* _Text section_:
☆ ☆ ☆ ☆ ☆ ☆ ☆

-
Bug
-
Resolution: Done-Errata
-
Normal
-
None
-
4.16.z
Description of problem:
AWS VPCs support a primary CIDR range and multiple secondary CIDR ranges: https://aws.amazon.com/about-aws/whats-new/2017/08/amazon-virtual-private-cloud-vpc-now-allows-customers-to-expand-their-existing-vpcs/
Let's pretend a VPC exists with:
- Primary CIDR range: 10.0.0.0/24 (subnet-a)
- Seconday CIDR range: 10.1.0.0/24 (subnet-b)
and a hostedcontrolplane object like:
networking: ... machineNetwork: - cidr: 10.1.0.0/24 ... olmCatalogPlacement: management platform: aws: cloudProviderConfig: subnet: id: subnet-b vpc: vpc-069a93c6654464f03
Even though all EC2 instances will be spun up in subnet-b (10.1.0.0/24), CPO will detect the CIDR range of the VPC as 10.0.0.0/24 (https://github.com/openshift/hypershift/blob/0d10c822912ed1af924e58ccb8577d2bb1fd68be/control-plane-operator/controllers/hostedcontrolplane/hostedcontrolplane_controller.go#L4755-L4765) and create security group rules only allowing inboud traffic from 10.0.0.0/24. This specifically prevents these EC2 instances from communicating with the VPC Endpoint created by the awsendpointservice CR and reading the hosted control plane pods.

☆ ☆ ☆ ☆ ☆ ☆ ☆

* _Available data_:
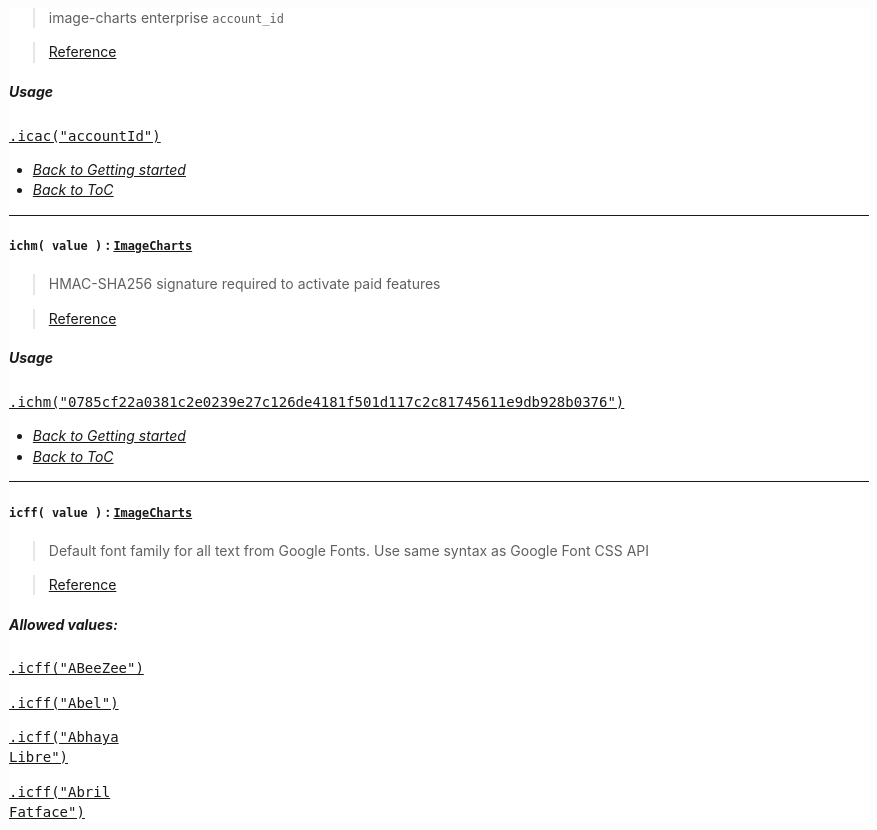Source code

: > image-charts enterprise `account_id`

> [Reference](https://documentation.image-charts.com/enterprise/)



##### Usage


<a href="https://editor.image-charts.com/#https:/image-charts.com/chart?chd=a%3A30010%2C-30000%2C50000%2C80000%2C20000&chdl=Income&chf=b0%2Clg%2C90%2CEA469EFF%2C1%2C03A9F47C%2C0.4&chl=2014%7C2015%7C2016%7C2017%7C2018&chs=700x300&cht=bvs&chxt=y&icac=accountId" target="_blank"><pre>.icac("accountId")</pre></a>

- _[Back to Getting started](#getting-started)_
- _[Back to ToC](#table-of-contents)_



----------------------------------------------------------------------------------------------

<a name="ichm"></a>
#### `ichm( value )` : [`ImageCharts`](#constructor)

> HMAC-SHA256 signature required to activate paid features

> [Reference](https://documentation.image-charts.com/enterprise/)



##### Usage


<a href="https://editor.image-charts.com/#https:/image-charts.com/chart?chd=a%3A30010%2C-30000%2C50000%2C80000%2C20000&chdl=Income&chf=b0%2Clg%2C90%2CEA469EFF%2C1%2C03A9F47C%2C0.4&chl=2014%7C2015%7C2016%7C2017%7C2018&chs=700x300&cht=bvs&chxt=y&ichm=0785cf22a0381c2e0239e27c126de4181f501d117c2c81745611e9db928b0376" target="_blank"><pre>.ichm("0785cf22a0381c2e0239e27c126de4181f501d117c2c81745611e9db928b0376")</pre></a>

- _[Back to Getting started](#getting-started)_
- _[Back to ToC](#table-of-contents)_



----------------------------------------------------------------------------------------------

<a name="icff"></a>
#### `icff( value )` : [`ImageCharts`](#constructor)

> Default font family for all text from Google Fonts. Use same syntax as Google Font CSS API

> [Reference](https://documentation.image-charts.com/reference/chart-font/)



##### Allowed values: 
<a href="https://editor.image-charts.com/#https:/image-charts.com/chart?chd=a%3A30010%2C-30000%2C50000%2C80000%2C20000&chdl=Income&chf=b0%2Clg%2C90%2CEA469EFF%2C1%2C03A9F47C%2C0.4&chl=2014%7C2015%7C2016%7C2017%7C2018&chs=700x300&cht=bvs&chxt=y&icff=ABeeZee" target="_blank"><pre>.icff("ABeeZee")</pre></a>
<a href="https://editor.image-charts.com/#https:/image-charts.com/chart?chd=a%3A30010%2C-30000%2C50000%2C80000%2C20000&chdl=Income&chf=b0%2Clg%2C90%2CEA469EFF%2C1%2C03A9F47C%2C0.4&chl=2014%7C2015%7C2016%7C2017%7C2018&chs=700x300&cht=bvs&chxt=y&icff=Abel" target="_blank"><pre>.icff("Abel")</pre></a>
<a href="https://editor.image-charts.com/#https:/image-charts.com/chart?chd=a%3A30010%2C-30000%2C50000%2C80000%2C20000&chdl=Income&chf=b0%2Clg%2C90%2CEA469EFF%2C1%2C03A9F47C%2C0.4&chl=2014%7C2015%7C2016%7C2017%7C2018&chs=700x300&cht=bvs&chxt=y&icff=Abhaya%20Libre" target="_blank"><pre>.icff("Abhaya Libre")</pre></a>
<a href="https://editor.image-charts.com/#https:/image-charts.com/chart?chd=a%3A30010%2C-30000%2C50000%2C80000%2C20000&chdl=Income&chf=b0%2Clg%2C90%2CEA469EFF%2C1%2C03A9F47C%2C0.4&chl=2014%7C2015%7C2016%7C2017%7C2018&chs=700x300&cht=bvs&chxt=y&icff=Abril%20Fatface" target="_blank"><pre>.icff("Abril Fatface")</pre></a>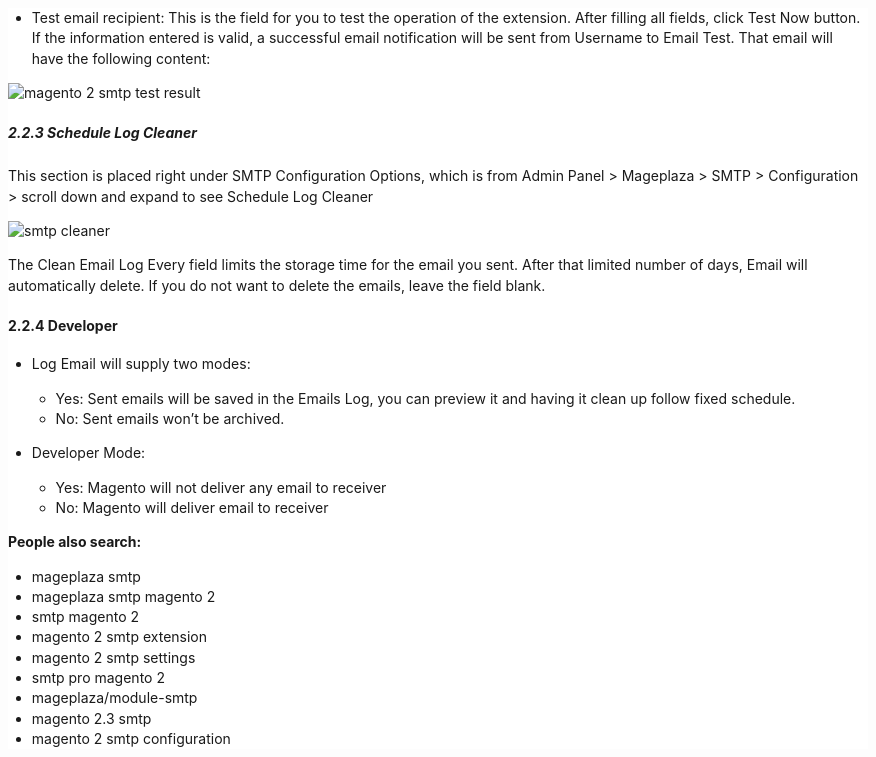 - Test email recipient: This is the field for you to test the operation of the extension. After filling all fields, click Test Now button. If the information entered is valid, a successful email notification will be sent from Username to Email Test. That email will have the following content:

![magento 2 smtp test result](https://i.imgur.com/D0cw3ta.png)


##### 2.2.3 Schedule Log Cleaner

This section is placed right under SMTP Configuration Options, which is from Admin Panel > Mageplaza > SMTP > Configuration > scroll down and expand to see Schedule Log Cleaner

![smtp cleaner](https://i.imgur.com/lK28kKF.png)

The Clean Email Log Every field limits the storage time for the email you sent. After that limited number of days, Email will automatically delete. If you do not want to delete the emails, leave the field blank.


#### 2.2.4 Developer

- Log Email will supply two modes:
	- Yes: Sent emails will be saved in the Emails Log, you can preview it and having it clean up follow fixed schedule.
	- No: Sent emails won’t be archived.

- Developer Mode:
	- Yes: Magento will not deliver any email to receiver
	- No: Magento will deliver email to receiver


**People also search:**
- mageplaza smtp
- mageplaza smtp magento 2
- smtp magento 2
- magento 2 smtp extension
- magento 2 smtp settings
- smtp pro magento 2
- mageplaza/module-smtp
- magento 2.3 smtp
- magento 2 smtp configuration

☆ ☆ ☆ ☆ ☆ ☆ ☆

* _What you need to do_: Quote the whole bug report above about the VPC secondary CIDR range, word for word.

* _Output below_:
-
Bug
-
Resolution: Done-Errata
-
Normal
-
None
-
4.16.z
Description of problem:
AWS VPCs support a primary CIDR range and multiple secondary CIDR ranges: https://aws.amazon.com/about-aws/whats-new/2017/08/amazon-virtual-private-cloud-vpc-now-allows-customers-to-expand-their-existing-vpcs/
Let's pretend a VPC exists with:
- Primary CIDR range: 10.0.0.0/24 (subnet-a)
- Seconday CIDR range: 10.1.0.0/24 (subnet-b)
and a hostedcontrolplane object like:
networking: ... machineNetwork: - cidr: 10.1.0.0/24 ... olmCatalogPlacement: management platform: aws: cloudProviderConfig: subnet: id: subnet-b vpc: vpc-069a93c6654464f03
Even though all EC2 instances will be spun up in subnet-b (10.1.0.0/24), CPO will detect the CIDR range of the VPC as 10.0.0.0/24 (https://github.com/openshift/hypershift/blob/0d10c822912ed1af924e58ccb8577d2bb1fd68be/control-plane-operator/controllers/hostedcontrolplane/hostedcontrolplane_controller.go#L4755-L4765) and create security group rules only allowing inboud traffic from 10.0.0.0/24. This specifically prevents these EC2 instances from communicating with the VPC Endpoint created by the awsendpointservice CR and reading the hosted control plane pods.